The EUR/USD pair regained positive traction on Wednesday and built on the previous day’s late rebound from a one-and-half-week low, around the 1.1230-25 region. Against the backdrop of a generally positive risk tone, retreating US Treasury bond yields undermined the safe-haven US dollar. This, in turn, was seen as a key factor that provided a modest lift to the major, though any meaningful recovery still seems elusive.

Investors turned cautious after US President Joe Biden threatened to impose economic and other measures on Russia if it invades Ukraine. This comes after the US recently announced that it would boycott the Winter Olympics in Beijing in protest of China’s alleged violations of human rights and actions against Muslims in Uyghur. Rising geopolitical tensions should keep a lid on any optimistic move in the financial markets.

Apart from this, firming expectations that the Fed would tighten its monetary policy sooner rather than later to contain rising inflationary pressures should act as a tailwind for the USD. Hence, the market focus will remain glued to the release of the US consumer inflation figures on Friday. The data will influence the Fed’s decision to taper its stimulus at a faster pace and set the stage for an eventual interest rate hike in 2022.

Heading into the key data risk, investors might prefer to wait on the sidelines and refrain from placing aggressive bets. This might further contribute to capping the upside for the major amid absent relevant market moving economic releases from the Eurozone. That said, a scheduled speech by the European Central Bank (ECB) President Christine Lagarde could influence the shared currency and provide some impetus to the EUR/USD pair.

Later during the early North American session, traders might take cues from the release of JOLTS Job Openings data from the US. Apart from this, the US bond yields, along with the broader market risk sentiment will drive the USD demand and produce some trading opportunities around the pair.

Technical outlook

From a technical perspective, the near-term bias remains tilted in favour of bearish traders and any subsequent move up might still be seen as a selling opportunity.
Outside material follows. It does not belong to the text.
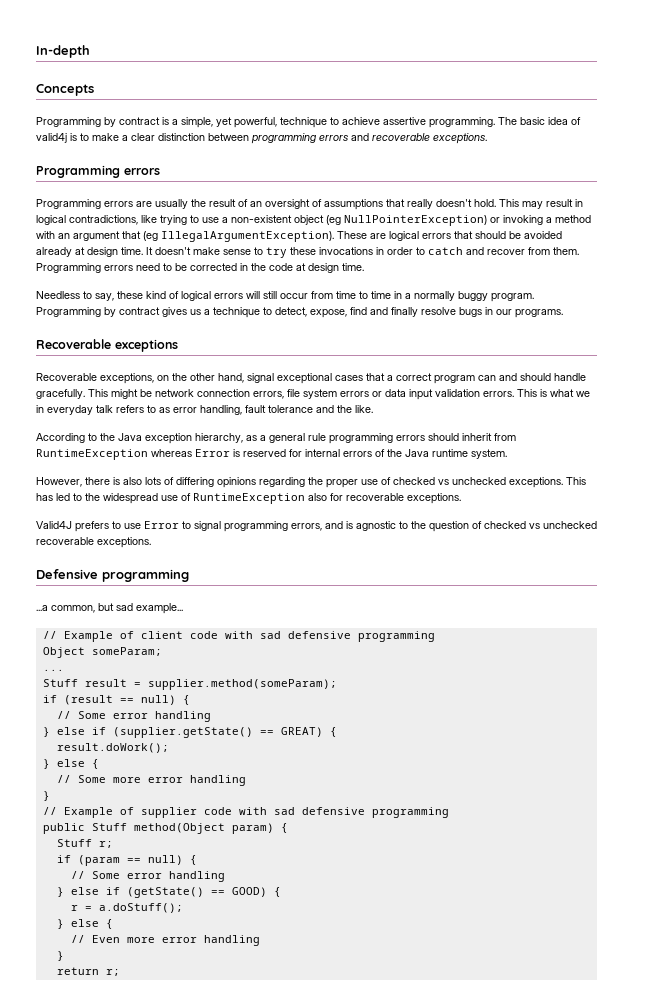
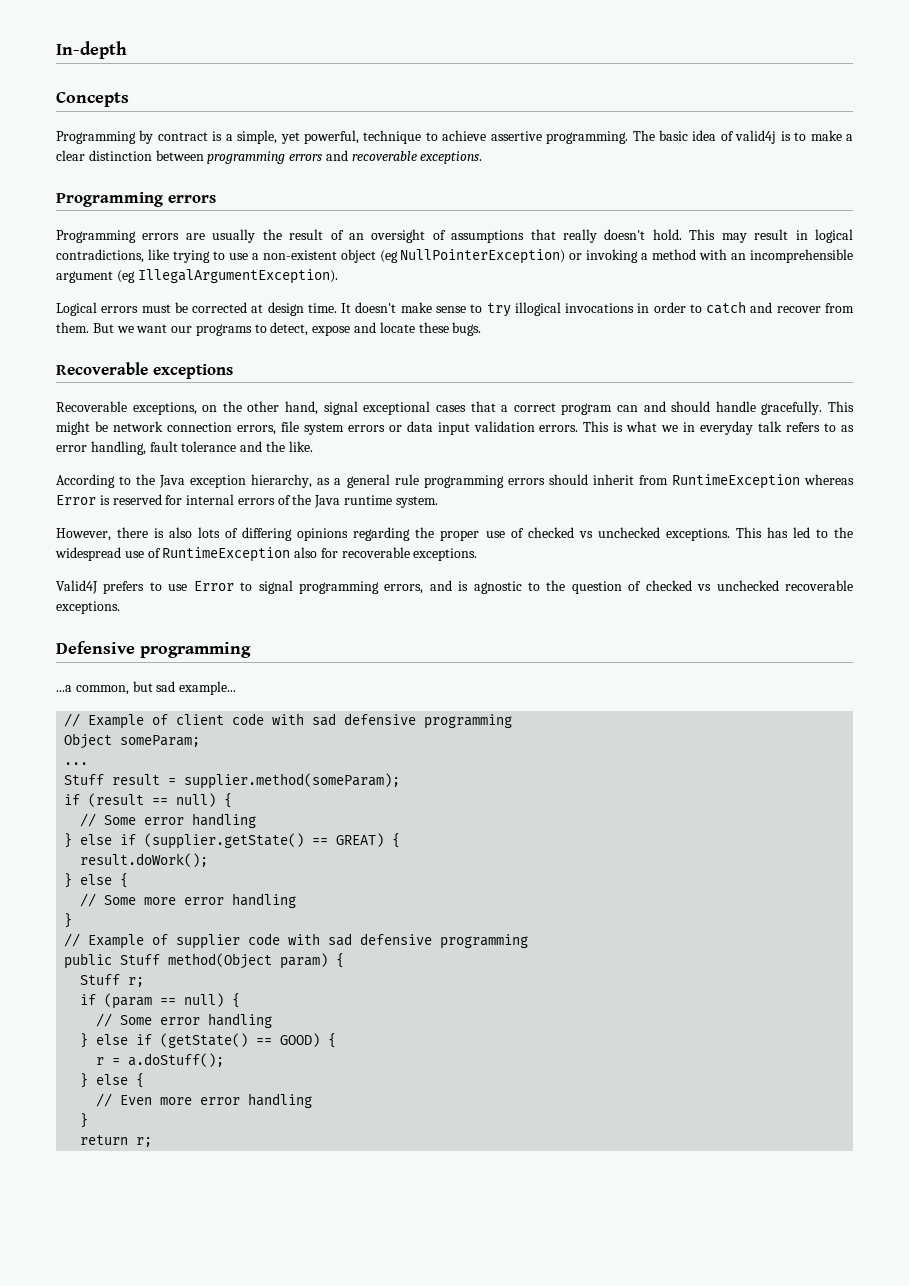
[73,231,141,241] argument that -> [750,249,853,263] [56,271,113,283] incomprehensible argument
[337,231,562,241] [36,247,72,257] These are logical errors that should be avoided already -> [56,302,248,316] // Logical errors must be corrected
[290,247,316,255] these -> [514,302,561,316] illogical
[36,263,364,273] [36,291,534,302] [36,307,563,318] Programming errors need to be corrected in the code at design time. // Needless to say, these kind of logical errors will still occur from time to time in a normally buggy program. Programming by contract gives us a technique to detect, expose, find and finally resolve bugs in our programs. -> [92,322,482,336] But we want our programs to detect, expose and locate these bugs.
The pair’s inability to move back above the 23.6% Fibonacci level of the 1.1692-1.1186 downfall validates the negative outlook. This, in turn, suggests that the intraday move up runs the risk of fizzling out rather quickly. Nevertheless, the pair remains on track to retest sub-1.1200 levels or the YTD low set on November 25.

This is followed by support near the 1.1170-65 resistance breakpoint, below which the pair could slide to the 1.1145 support area. The downward trajectory has the potential to drag the pair further towards the 1.1100 round-figure mark.

On the flip side, momentum beyond the 1.1300 mark is likely to confront stiff resistance near the post-NFP swing high, around the 1.1330-35 region. Some follow-through buying could push the pair back towards the 1.1380-85 resistance zone (38.2% Fibo. level) en-route the 1.1400 mark. The momentum could further get extended towards the next relevant hurdle, around the 1.1440 area or the 50% Fibo. level.